La Macif réalise un aller-retour fructueux dans Maurel & Prom

le 01/12/2011 L'AGEFI Quotidien / Edition de 7H

La vente et le rachat immédiat de son bloc de 6,86 % lui permet de dégager une plus-value avant impôt de 95 millions tout en gardant ses parts

La chasse aux plus-values est ouverte chez les assureurs, qui s’apprêtent à clôturer un exercice 2011 bien difficile. La Macif a ainsi réalisé hier un aller-retour fructueux au capital de Maurel & Prom, une très ancienne participation qui vaut aussi au président de la mutuelle, Gérard Andreck, de siéger au conseil du groupe pétrolier comme administrateur vice-président.

Un bloc de 6,86% du capital de Maurel & Prom, correspondant exactement aux 8,32 millions d’actions aux mains de la Macif, a été échangé hier matin à 9h12 au prix de 13,3 euros par titre. Un paquet que l’assureur s’est vendu à lui-même, selon des courtiers. Interrogé par L’Agefi, le groupe confirme qu’il s’est livré à un achat-vente.

«Cette opération nous permet de constater une plus-value tout en conservant la même exposition sur cette participation, explique Olivier Arles, son directeur financier.
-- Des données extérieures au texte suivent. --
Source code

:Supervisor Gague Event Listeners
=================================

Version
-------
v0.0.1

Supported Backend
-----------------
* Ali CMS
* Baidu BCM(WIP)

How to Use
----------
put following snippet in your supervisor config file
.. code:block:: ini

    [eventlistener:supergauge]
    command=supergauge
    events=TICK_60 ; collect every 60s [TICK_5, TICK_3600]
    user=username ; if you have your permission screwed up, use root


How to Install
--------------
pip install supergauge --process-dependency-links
Elle anticipe aussi un éventuel alourdissement de la fiscalité sur les plus-values actions en 2012».

La participation dans Maurel & Prom était valorisée à 15,3 millions d’euros dans les comptes de la mutuelle à fin 2010. La transaction a été réalisée hier à un prix de 111 millions, soit une plus-value avant impôt d’environ 95 millions d’euros pour le groupe. Ce gain n’apparaîtra pas dans les comptes en normes IFRS, qui ne reconnaissent pas de telles opérations d’achat-vente. En revanche, il jouera bien sur les comptes de l’assureur en normes françaises, qui servent de base au calcul des fonds propres prudentiels. «Dans le calcul de la marge de solvabilité, le gain sur la participation dans Maurel & Prom, jusqu'ici considéré comme une plus-value latente, ira directement grossir les fonds propres par le biais du résultat», précise Olivier Arles.

La Macif a bien besoin de ce coup de pouce compte tenu des éléments négatifs qui vont l’affecter par ailleurs. A fin juin, elle affichait 1,1 milliard de dettes périphériques dans ses portefeuilles, dont 55 millions sur la dette grecque (après une dépréciation de 13,7 millions imputée à hauteur de 10 millions aux assurés). Ses résultats opérationnels laissent aussi à désirer, le sinistre Macifilia risquant de lui coûter à lui seul une centaine de millions. Au premier semestre, l’assureur a dégagé une perte consolidée de 44,5 millions en normes IFRS.